- The exercise -
Rewrite all the data below as a Markdown table with two columns, "Row" and "Line". Number each row, and skip blank lines.

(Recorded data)

-*-

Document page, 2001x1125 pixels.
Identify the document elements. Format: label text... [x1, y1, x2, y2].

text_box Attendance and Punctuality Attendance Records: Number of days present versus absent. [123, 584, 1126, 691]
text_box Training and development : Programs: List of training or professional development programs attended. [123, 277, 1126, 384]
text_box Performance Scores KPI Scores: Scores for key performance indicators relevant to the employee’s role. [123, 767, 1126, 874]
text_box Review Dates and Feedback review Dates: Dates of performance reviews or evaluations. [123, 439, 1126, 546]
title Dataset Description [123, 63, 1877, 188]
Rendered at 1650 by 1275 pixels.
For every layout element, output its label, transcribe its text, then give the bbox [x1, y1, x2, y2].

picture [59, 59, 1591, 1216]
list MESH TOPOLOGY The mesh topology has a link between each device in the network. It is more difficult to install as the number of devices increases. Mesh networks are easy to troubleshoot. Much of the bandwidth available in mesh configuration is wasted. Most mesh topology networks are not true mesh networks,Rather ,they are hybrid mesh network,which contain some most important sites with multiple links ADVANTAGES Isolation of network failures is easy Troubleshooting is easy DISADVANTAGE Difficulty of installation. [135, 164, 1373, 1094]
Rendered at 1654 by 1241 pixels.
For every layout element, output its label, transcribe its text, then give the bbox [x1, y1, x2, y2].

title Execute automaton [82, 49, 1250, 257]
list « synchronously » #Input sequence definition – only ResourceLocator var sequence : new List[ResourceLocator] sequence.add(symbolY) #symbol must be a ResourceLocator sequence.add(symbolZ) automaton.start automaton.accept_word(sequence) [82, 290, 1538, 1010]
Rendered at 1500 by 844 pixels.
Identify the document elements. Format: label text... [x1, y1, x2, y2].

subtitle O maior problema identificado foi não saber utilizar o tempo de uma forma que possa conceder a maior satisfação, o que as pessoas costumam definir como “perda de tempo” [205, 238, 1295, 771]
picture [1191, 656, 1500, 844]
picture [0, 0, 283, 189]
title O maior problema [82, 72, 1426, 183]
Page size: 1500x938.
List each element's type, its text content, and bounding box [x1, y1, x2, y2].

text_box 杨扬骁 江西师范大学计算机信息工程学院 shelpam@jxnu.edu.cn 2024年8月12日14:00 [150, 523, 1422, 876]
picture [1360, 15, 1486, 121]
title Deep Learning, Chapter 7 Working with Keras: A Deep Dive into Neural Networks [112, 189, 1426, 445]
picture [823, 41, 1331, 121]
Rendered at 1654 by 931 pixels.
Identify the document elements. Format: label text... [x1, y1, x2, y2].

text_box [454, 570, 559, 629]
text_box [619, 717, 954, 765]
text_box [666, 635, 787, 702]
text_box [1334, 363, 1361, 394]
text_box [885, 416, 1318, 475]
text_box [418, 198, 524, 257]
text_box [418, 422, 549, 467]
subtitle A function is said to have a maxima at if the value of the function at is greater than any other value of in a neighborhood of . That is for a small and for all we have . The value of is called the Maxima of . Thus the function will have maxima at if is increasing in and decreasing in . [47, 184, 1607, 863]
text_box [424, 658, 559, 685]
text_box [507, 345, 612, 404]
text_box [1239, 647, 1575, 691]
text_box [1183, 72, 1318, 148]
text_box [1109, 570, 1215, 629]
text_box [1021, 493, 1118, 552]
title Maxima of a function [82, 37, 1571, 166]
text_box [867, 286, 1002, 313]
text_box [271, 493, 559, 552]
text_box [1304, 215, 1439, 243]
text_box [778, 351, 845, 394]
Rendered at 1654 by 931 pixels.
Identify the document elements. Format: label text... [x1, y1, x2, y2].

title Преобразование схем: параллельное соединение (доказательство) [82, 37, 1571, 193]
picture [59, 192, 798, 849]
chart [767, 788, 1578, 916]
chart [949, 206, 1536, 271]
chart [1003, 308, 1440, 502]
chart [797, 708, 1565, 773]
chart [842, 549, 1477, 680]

-*-

- Response -
| Row | Line |
|---|---|
| 1 | Document page, 2001x1125 pixels. |
| 2 | Identify the document elements. Format: label text... [x1, y1, x2, y2]. |
| 3 | text_box Attendance and Punctuality Attendance Records: Number of days present versus absent. [123, 584, 1126, 691] |
| 4 | text_box Training and development : Programs: List of training or professional development programs attended. [123, 277, 1126, 384] |
| 5 | text_box Performance Scores KPI Scores: Scores for key performance indicators relevant to the employee’s role. [123, 767, 1126, 874] |
| 6 | text_box Review Dates and Feedback review Dates: Dates of performance reviews or evaluations. [123, 439, 1126, 546] |
| 7 | title Dataset Description [123, 63, 1877, 188] |
| 8 | Rendered at 1650 by 1275 pixels. |
| 9 | For every layout element, output its label, transcribe its text, then give the bbox [x1, y1, x2, y2]. |
| 10 | picture [59, 59, 1591, 1216] |
| 11 | list MESH TOPOLOGY The mesh topology has a link between each device in the network. It is more difficult to install as the number of devices increases. Mesh networks are easy to troubleshoot. Much of the bandwidth available in mesh configuration is wasted. Most mesh topology networks are not true mesh networks,Rather ,they are hybrid mesh network,which contain some most important sites with multiple links ADVANTAGES Isolation of network failures is easy Troubleshooting is easy DISADVANTAGE Difficulty of installation. [135, 164, 1373, 1094] |
| 12 | Rendered at 1654 by 1241 pixels. |
| 13 | For every layout element, output its label, transcribe its text, then give the bbox [x1, y1, x2, y2]. |
| 14 | title Execute automaton [82, 49, 1250, 257] |
| 15 | list « synchronously » #Input sequence definition – only ResourceLocator var sequence : new List[ResourceLocator] sequence.add(symbolY) #symbol must be a ResourceLocator sequence.add(symbolZ) automaton.start automaton.accept_word(sequence) [82, 290, 1538, 1010] |
| 16 | Rendered at 1500 by 844 pixels. |
| 17 | Identify the document elements. Format: label text... [x1, y1, x2, y2]. |
| 18 | subtitle O maior problema identificado foi não saber utilizar o tempo de uma forma que possa conceder a maior satisfação, o que as pessoas costumam definir como “perda de tempo” [205, 238, 1295, 771] |
| 19 | picture [1191, 656, 1500, 844] |
| 20 | picture [0, 0, 283, 189] |
| 21 | title O maior problema [82, 72, 1426, 183] |
| 22 | Page size: 1500x938. |
| 23 | List each element's type, its text content, and bounding box [x1, y1, x2, y2]. |
| 24 | text_box 杨扬骁 江西师范大学计算机信息工程学院 shelpam@jxnu.edu.cn 2024年8月12日14:00 [150, 523, 1422, 876] |
| 25 | picture [1360, 15, 1486, 121] |
| 26 | title Deep Learning, Chapter 7 Working with Keras: A Deep Dive into Neural Networks [112, 189, 1426, 445] |
| 27 | picture [823, 41, 1331, 121] |
| 28 | Rendered at 1654 by 931 pixels. |
| 29 | Identify the document elements. Format: label text... [x1, y1, x2, y2]. |
| 30 | text_box [454, 570, 559, 629] |
| 31 | text_box [619, 717, 954, 765] |
| 32 | text_box [666, 635, 787, 702] |
| 33 | text_box [1334, 363, 1361, 394] |
| 34 | text_box [885, 416, 1318, 475] |
| 35 | text_box [418, 198, 524, 257] |
| 36 | text_box [418, 422, 549, 467] |
| 37 | subtitle A function is said to have a maxima at if the value of the function at is greater than any other value of in a neighborhood of . That is for a small and for all we have . The value of is called the Maxima of . Thus the function will have maxima at if is increasing in and decreasing in . [47, 184, 1607, 863] |
| 38 | text_box [424, 658, 559, 685] |
| 39 | text_box [507, 345, 612, 404] |
| 40 | text_box [1239, 647, 1575, 691] |
| 41 | text_box [1183, 72, 1318, 148] |
| 42 | text_box [1109, 570, 1215, 629] |
| 43 | text_box [1021, 493, 1118, 552] |
| 44 | title Maxima of a function [82, 37, 1571, 166] |
| 45 | text_box [867, 286, 1002, 313] |
| 46 | text_box [271, 493, 559, 552] |
| 47 | text_box [1304, 215, 1439, 243] |
| 48 | text_box [778, 351, 845, 394] |
| 49 | Rendered at 1654 by 931 pixels. |
| 50 | Identify the document elements. Format: label text... [x1, y1, x2, y2]. |
| 51 | title Преобразование схем: параллельное соединение (доказательство) [82, 37, 1571, 193] |
| 52 | picture [59, 192, 798, 849] |
| 53 | chart [767, 788, 1578, 916] |
| 54 | chart [949, 206, 1536, 271] |
| 55 | chart [1003, 308, 1440, 502] |
| 56 | chart [797, 708, 1565, 773] |
| 57 | chart [842, 549, 1477, 680] |